Половина шестого уже, время приближалось к заветному рубежу. Портфель с конспектами и книгами будто по рассеянности забыт в шкафу, закуска — краюшка хлеба и огурец — в кармане.

Время шло. Почти семь вечера, и шаркающие шаги уборщицы оповестили о скорой четвертинке, Гастев рванулся к выходу, но окопное благоразумие взяло верх: не побежал, шел осмотрительным ровным шагом, чтоб не нарваться на какого-нибудь блюстителя нравов, и только на улице почувствовал себя свободным, раскрытым для запахов и шумов большого города, который и подтолкнет его сейчас к наилучшему маршруту. Шел — куда глаза глядят — расслабленной походкой.

Семь часов двадцать минут, вечер такой, что поневоле погрузишься в воспоминания, -теплый, лето еще не перешло в осень, солнце близко к закатной точке, тени резкие, все готово к возвеличивающей душу минуте, когда решено будет, какой год осветит этот день взлетом чувств.

Итак, 3 сентября 1949 года — и что же было год, два или более назад? 1939 год — светит ли в нем день 3 сентября? Нет, пожалуй: унижение от ХПФ пережито или упрятано, какая-то возня с учебниками, впрочем — воскресенье, был с матерью на рынке, ездили за картошкой, той, на которую бросают послезавтра студентов. Ну а год назад, в 1948-м? Что-то связанное с перемещением, с поездкой к месту происшествия, то ли труп выловили в реке, то ли удавленник, да разве припомнишь — три следователя на весь район…

Мост перейден, река неслышно течет, река покоится, позади остался драмтеатр, где завтра отмечается новый учебный год «в сети высших учебных заведений» и куда приглашены все преподаватели. Проспект Энгельса он пересек вкрадчивым шагом человека, уверенного в том, что где-то рядом, за углом, в косом переулке, найдет то, от чего всколыхнется мысль и чувство. 3 сентября 1942 года — это что-нибудь говорит? Нет, не говорит, а мычит тоскою трехмесячных курсов младших лейтенантов: стрельбище, строевые занятия до упаду, сказочно злобный старшина роты…

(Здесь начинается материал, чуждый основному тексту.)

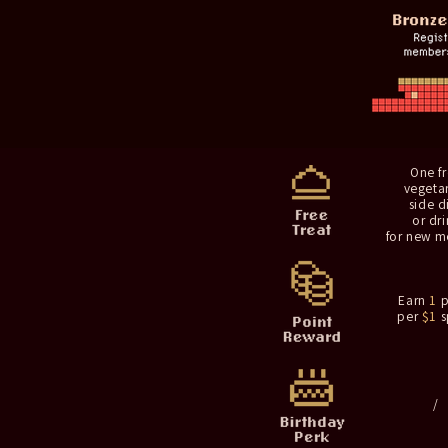
One f
vegeta
side d
or dri
for new 
Earn
1
p
per
$1
s
/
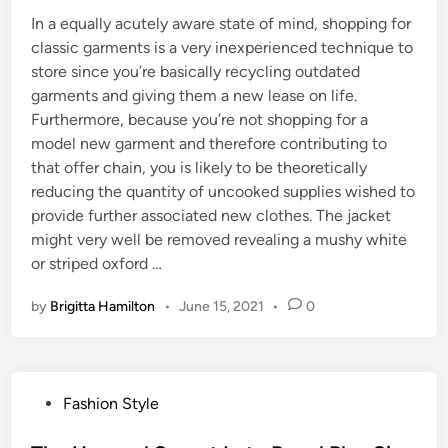
In a equally acutely aware state of mind, shopping for
classic garments is a very inexperienced technique to
store since you’re basically recycling outdated
garments and giving them a new lease on life.
Furthermore, because you’re not shopping for a
model new garment and therefore contributing to
that offer chain, you is likely to be theoretically
reducing the quantity of uncooked supplies wished to
provide further associated new clothes. The jacket
might very well be removed revealing a mushy white
or striped oxford …
by
Brigitta Hamilton
•
June 15, 2021
•
0
P
Fashion Style
o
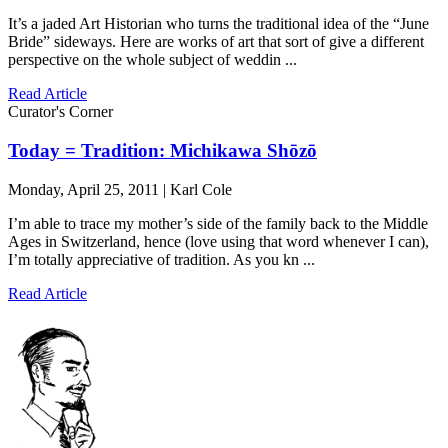
It’s a jaded Art Historian who turns the traditional idea of the “June
Bride” sideways. Here are works of art that sort of give a different
perspective on the whole subject of weddin ...
Read Article
Curator's Corner
Today = Tradition: Michikawa Shōzō
Monday, April 25, 2011 | Karl Cole
I’m able to trace my mother’s side of the family back to the Middle
Ages in Switzerland, hence (love using that word whenever I can),
I’m totally appreciative of tradition. As you kn ...
Read Article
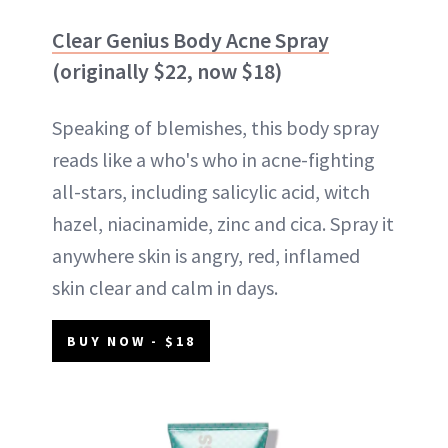
Clear Genius Body Acne Spray
(originally $22, now $18)
Speaking of blemishes, this body spray
reads like a who's who in acne-fighting
all-stars, including salicylic acid, witch
hazel, niacinamide, zinc and cica. Spray it
anywhere skin is angry, red, inflamed
skin clear and calm in days.
BUY NOW - $18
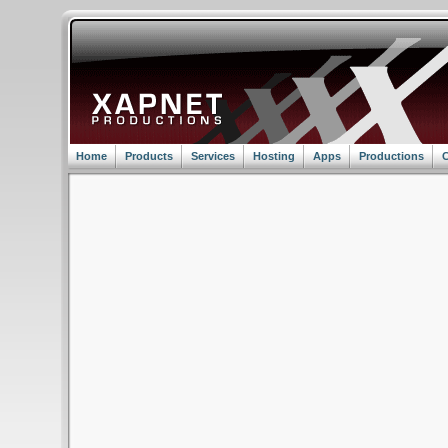
Home
Products
Services
Hosting
Apps
Productions
C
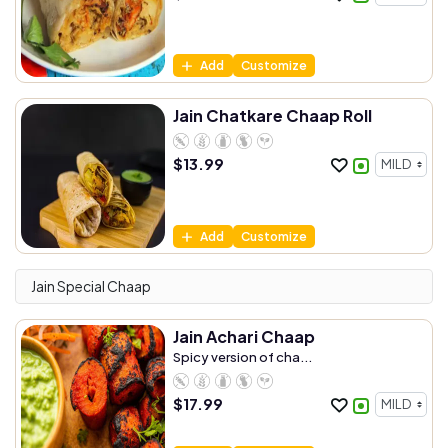
Add
Customize
Jain Chatkare Chaap Roll
$
13.99
Add
Customize
Jain Special Chaap
Jain Achari Chaap
Spicy version of cha...
$
17.99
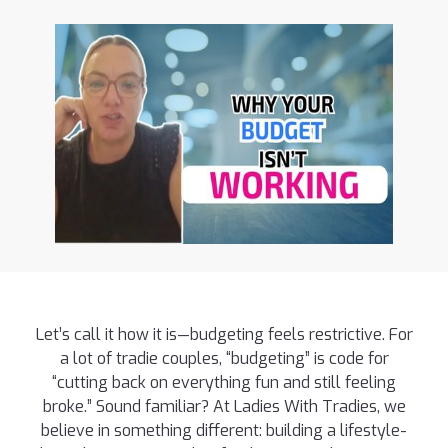
Let’s call it how it is—budgeting feels restrictive. For
a lot of tradie couples, “budgeting” is code for
“cutting back on everything fun and still feeling
broke.” Sound familiar? At Ladies With Tradies, we
believe in something different: building a lifestyle-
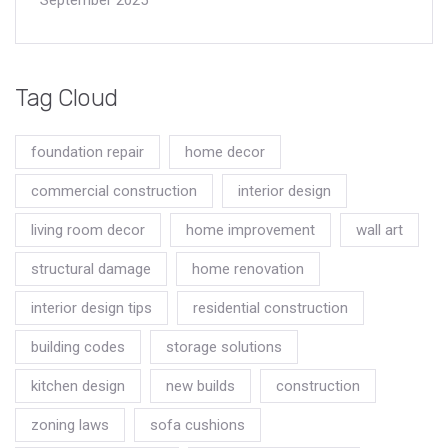
Tag Cloud
foundation repair
home decor
commercial construction
interior design
living room decor
home improvement
wall art
structural damage
home renovation
interior design tips
residential construction
building codes
storage solutions
kitchen design
new builds
construction
zoning laws
sofa cushions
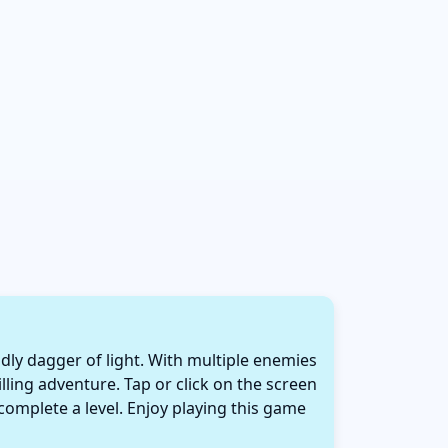
adly dagger of light. With multiple enemies
illing adventure. Tap or click on the screen
 complete a level. Enjoy playing this game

Индустриальная улица, добротные дома, населенные конторами и учреждениями, где те же самые строевые занятия, но за столами, и продовольственный магазин, где киснет, поджидая, четвертинка, покупку которой надо, однако, отложить до решения восхитительного вопроса о дате, над которой взовьется осветительная ракета. Сорок третий год забракован, как и сорок четвертый, в сорок шестом что-то просматривается, но так смутно и непонятно, что лучше уж повременить.

Вдруг он остановился, замер — как перед только что увиденной миной. Сделал — не дыша — два шага назад, чтоб остеречься, дрогнувшая рука коснулась потного лба, и жест этот обозначил так и не произнесенное восклицание: «Вспомнил!» Картинно эдак взмахнул кистью, изобразил полное недоумение. «Как?.. Такое — забыть? Ну, никак от тебя не ожидал, нет, никак не ожидал, дружище!» — урезонил он и самого себя, и того, кто прикидывался им самим. Сокрушенно покачал головой, дивясь преступной забывчивости, хотя с прошлой субботы знал, на каком дне остановится бег памяти, и не ракетница пульнет в небо, а крупнокалиберное орудие выбросит снаряд, который к самому небу взметнет мельчайшие подробности того дня 3 сентября 1945 года, потому что в нем была она, Людмила Мишина.

Да, конечно, 3 сентября 1945 года. Уже несколько дней он дома, уже…

До четвертинки — рукой подать, магазин рядом, но заходить туда опасно, впереди вышагивает знакомый из областной прокуратуры. И так уже ползет слушок о загулах, в которые якобы впадает бывший народный следователь, и Гастев свернул в переулок, не дойдя до магазина; теперь, весь находясь в году сорок пятом, никого уже не видел он и видеть не мог, ибо после полудня 3 сентября того года был дома и собирался идти в институт — восстанавливаться. Позади — война, демобилизация, возвращение в родной город, военкомат, милиция, домоуправ, паспортный стол; впереди — учеба, диплом, работа. Офицерские брюки, хромовые сапоги, начищенные до блеска, китель (ордена и медали на нем поблескивают и позванивают), зачетная книжка в кармане, погоны сняты, но фронтовым духом веет от кровью заработанных наград, от нашивок за ранения, — в таком виде хотел предстать перед институтской верхушкой: да, это я, тот самый, которого спихнули вы на ХПФ, и не надо жалких слов оправдания, я вас прощаю!.. Осмотрел себя в зеркале, подвигал плечами и замер — увидел отраженный взгляд матери, любующейся сыном, услышал вздох ее: «Ну, теперь можно…» И что «теперь можно» — понял. Умирать можно — вот что недоговорила мать.